PROBLEMS AND TASKS:
1. Transcribe the text about Germaine Kruip's A Possibility in full, with no changes.
2. In the rows, repeat word for word the stretch from the line containing "남에 있습니다. 여동생의 생명을 구하기 위해" through the end of the rows, with both ends included and the pictures left out.

HF x UvA '26: Why Do We Sit? / Notes from Underground

Written by Yuankun Zhou 周元坤

Quoting Germaine Kruip, A Possibility is a collection of her 25 years in art, in which her emphasis here is delivered through two media, sight and sound, justifying its setting at the Internationaal Theater Amsterdam (ITA), whose own positioning has already sparked conversation as a leading podium for “performances,” as the sophistication of Kruip’s piece demands a highly technical space such as ITA for its realization. 

 

A key concept carried over from Kruip’s perceptual, experimental practice, of which are usually situated in museum spaces, is the perception of time. What stands out in A Possibility is perhaps not a historical, prolonged sense of time, but the temporality of the moment: how a single instant might be stretched to a length longer than itself. 

 

It is in the pre-show announcement that an encouragement toward complete blackout, hinting at the significance of light in the performance, so significant that each audience member was provided with a small black pouch to store their phone and other light-emitting devices.

MATERIAL SUPPLIED:
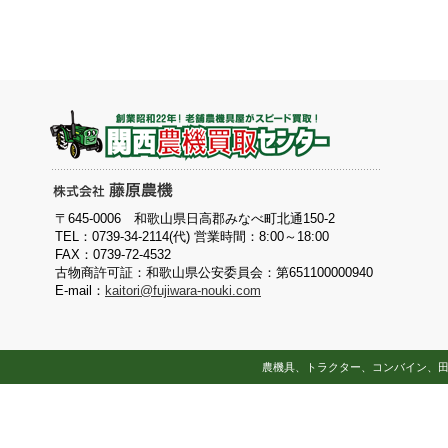
〒645-0006 和歌山県日高郡みなべ町北通150-2
TEL：0739-34-2114(代) 営業時間：8:00～18:00
FAX：0739-72-4532
古物商許可証：和歌山県公安委員会：第651100000940
E-mail：
kaitori@fujiwara-nouki.com
農機具、トラクター、コンバイン、田植え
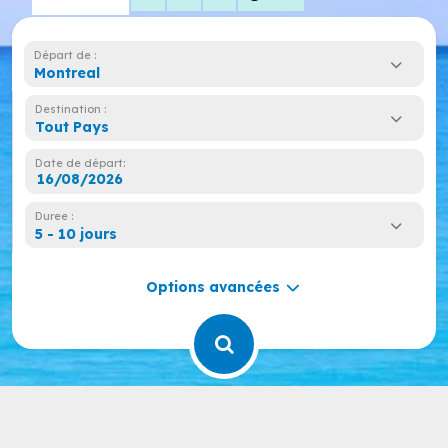
Départ de :
Montreal
Destination :
Tout Pays
Date de départ:
Duree :
5 - 10 jours
Options avancées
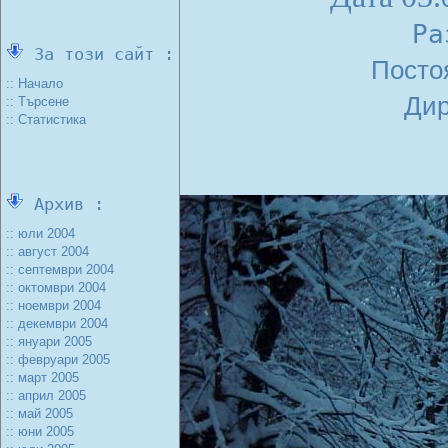
Ра
За този сайт :
Посто
:: Начало
Дир
:: Търсене
:: Статистика
Архив :
:: юли 2004
:: август 2004
:: септември 2004
:: октомври 2004
:: ноември 2004
:: декември 2004
:: януари 2005
:: февруари 2005
:: март 2005
:: април 2005
:: май 2005
:: юни 2005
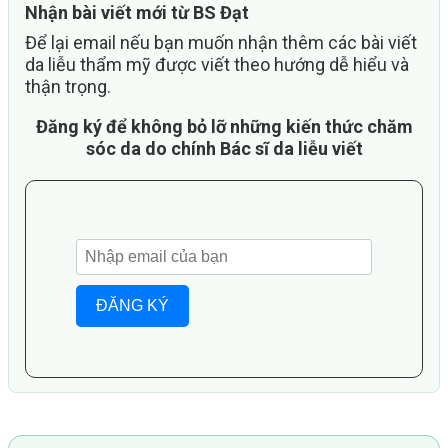
Nhận bài viết mới từ BS Đạt
Để lại email nếu bạn muốn nhận thêm các bài viết
da liễu thẩm mỹ được viết theo hướng dễ hiểu và
thận trọng.
Đăng ký để không bỏ lỡ những kiến thức chăm
sóc da do chính Bác sĩ da liễu viết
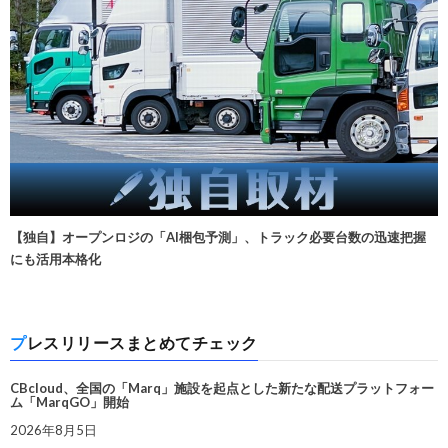
【独自】オープンロジの「AI梱包予測」、トラック必要台数の迅速把握
にも活用本格化
プレスリリースまとめてチェック
CBcloud、全国の「Marq」施設を起点とした新たな配送プラットフォー
ム「MarqGO」開始
2026年8月5日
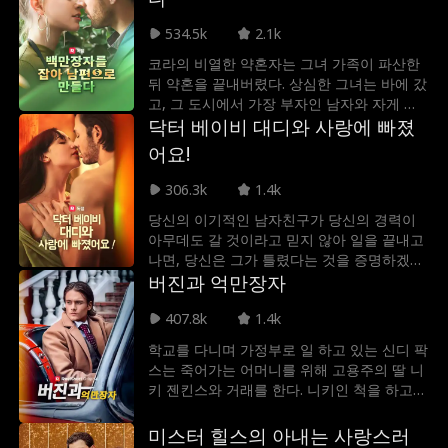
남에 있습니다. 여동생의 생명을 구하기 위해
아멜리아 하트는 생명을 바쳐야 합니다. 그녀
534.5k
2.1k
는 Nathan Reed와 결혼하여 그에게 아기를
코라의 비열한 약혼자는 그녀 가족이 파산한
낳아야 합니다!
뒤 약혼을 끝내버렸다. 상심한 그녀는 바에 갔
고, 그 도시에서 가장 부자인 남자와 자게 되
었는데, 그 남자는 바로 그 비열한 전 남친의
닥터 베이비 대디와 사랑에 빠졌
삼촌이었다.
어요!
306.3k
1.4k
당신의 이기적인 남자친구가 당신의 경력이
아무데도 갈 것이라고 믿지 않아 일을 끝내고
나면, 당신은 그가 틀렸다는 것을 증명하겠다
고 맹세합니다. 최고의 외과 레지던트가 되기
버진과 억만장자
로 결심한 당신은 일에 뛰어들고 레지던트 감
407.8k
1.4k
독관인 소여 캠벨 박사 밑에서 무자비한 유명
외과의사, 놀라운 아기 아빠, 그리고 최악의
학교를 다니며 가정부로 일 하고 있는 신디 팍
경우... 전 애인의 아빠가 됩니다.
스는 죽어가는 어머니를 위해 고용주의 딸 니
키 젠킨스와 거래를 한다. 니키인 척을 하고
자신의 순결을 억만장자인 찰스 케인에게 바
쳐야 하는 상황. 니키는 신디를 이용해 찰스를
미스터 힐스의 아내는 사랑스러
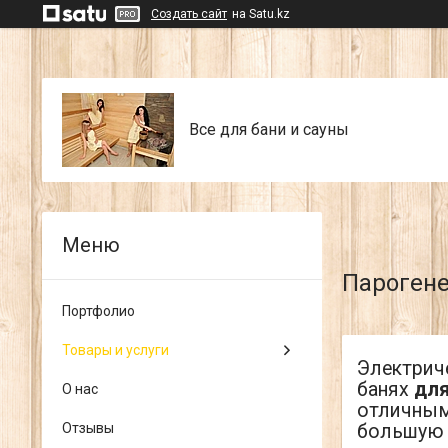
Создать сайт
на Satu.kz
Все для бани и сауны
Парогене
Портфолио
Товары и услуги
Электрич
банях
для
О нас
отличным
большую 
Отзывы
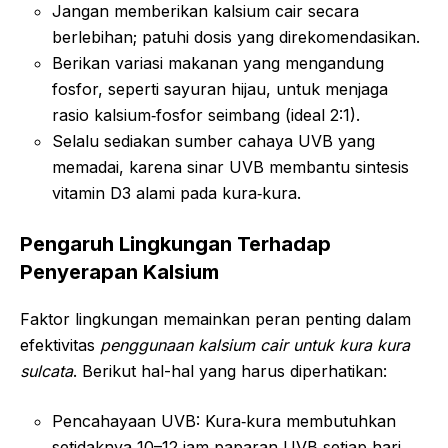
Jangan memberikan kalsium cair secara
berlebihan; patuhi dosis yang direkomendasikan.
Berikan variasi makanan yang mengandung
fosfor, seperti sayuran hijau, untuk menjaga
rasio kalsium‑fosfor seimbang (ideal 2:1).
Selalu sediakan sumber cahaya UVB yang
memadai, karena sinar UVB membantu sintesis
vitamin D3 alami pada kura‑kura.
Pengaruh Lingkungan Terhadap
Penyerapan Kalsium
Faktor lingkungan memainkan peran penting dalam
efektivitas
penggunaan kalsium cair untuk kura kura
sulcata
. Berikut hal-hal yang harus diperhatikan:
Pencahayaan UVB: Kura‑kura membutuhkan
setidaknya 10–12 jam paparan UVB setiap hari.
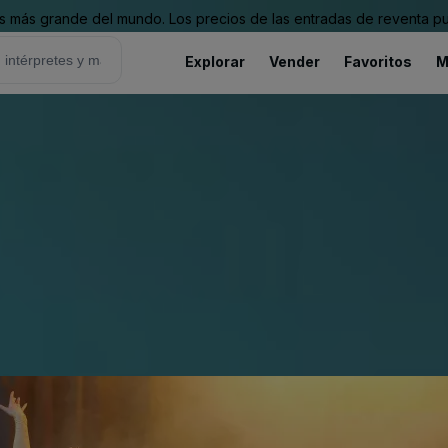
 más grande del mundo. Los precios de las entradas de reventa pu
Explorar
Vender
Favoritos
M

ANSWERS PROVIDED:
1.
HF x UvA '26: Why Do We Sit? / Notes from Underground

Written by Yuankun Zhou 周元坤

Quoting Germaine Kruip, A Possibility is a collection of her 25 years in art, in which her emphasis here is delivered through two media, sight and sound, justifying its setting at the Internationaal Theater Amsterdam (ITA), whose own positioning has already sparked conversation as a leading podium for “performances,” as the sophistication of Kruip’s piece demands a highly technical space such as ITA for its realization. 

 

A key concept carried over from Kruip’s perceptual, experimental practice, of which are usually situated in museum spaces, is the perception of time. What stands out in A Possibility is perhaps not a historical, prolonged sense of time, but the temporality of the moment: how a single instant might be stretched to a length longer than itself. 

 

It is in the pre-show announcement that an encouragement toward complete blackout, hinting at the significance of light in the performance, so significant that each audience member was provided with a small black pouch to store their phone and other light-emitting devices.

2.
남에 있습니다. 여동생의 생명을 구하기 위해
아멜리아 하트는 생명을 바쳐야 합니다. 그녀
534.5k
2.1k
는 Nathan Reed와 결혼하여 그에게 아기를
코라의 비열한 약혼자는 그녀 가족이 파산한
낳아야 합니다!
뒤 약혼을 끝내버렸다. 상심한 그녀는 바에 갔
고, 그 도시에서 가장 부자인 남자와 자게 되
었는데, 그 남자는 바로 그 비열한 전 남친의
닥터 베이비 대디와 사랑에 빠졌
삼촌이었다.
어요!
306.3k
1.4k
당신의 이기적인 남자친구가 당신의 경력이
아무데도 갈 것이라고 믿지 않아 일을 끝내고
나면, 당신은 그가 틀렸다는 것을 증명하겠다
고 맹세합니다. 최고의 외과 레지던트가 되기
버진과 억만장자
로 결심한 당신은 일에 뛰어들고 레지던트 감
407.8k
1.4k
독관인 소여 캠벨 박사 밑에서 무자비한 유명
외과의사, 놀라운 아기 아빠, 그리고 최악의
학교를 다니며 가정부로 일 하고 있는 신디 팍
경우... 전 애인의 아빠가 됩니다.
스는 죽어가는 어머니를 위해 고용주의 딸 니
키 젠킨스와 거래를 한다. 니키인 척을 하고
자신의 순결을 억만장자인 찰스 케인에게 바
쳐야 하는 상황. 니키는 신디를 이용해 찰스를
미스터 힐스의 아내는 사랑스러
Создать сайт
на Satu.kz
Все для бани и сауны
Парогене
Портфолио
Товары и услуги
Электрич
банях
для
О нас
отличным
большую 
Отзывы
Jangan memberikan kalsium cair secara
berlebihan; patuhi dosis yang direkomendasikan.
Berikan variasi makanan yang mengandung
fosfor, seperti sayuran hijau, untuk menjaga
rasio kalsium‑fosfor seimbang (ideal 2:1).
Selalu sediakan sumber cahaya UVB yang
memadai, karena sinar UVB membantu sintesis
vitamin D3 alami pada kura‑kura.
Pengaruh Lingkungan Terhadap
Penyerapan Kalsium
Faktor lingkungan memainkan peran penting dalam
efektivitas
penggunaan kalsium cair untuk kura kura
sulcata
. Berikut hal-hal yang harus diperhatikan:
Pencahayaan UVB: Kura‑kura membutuhkan
setidaknya 10–12 jam paparan UVB setiap hari.
 más grande del mundo. Los precios de las entradas de reventa pu
Explorar
Vender
Favoritos
M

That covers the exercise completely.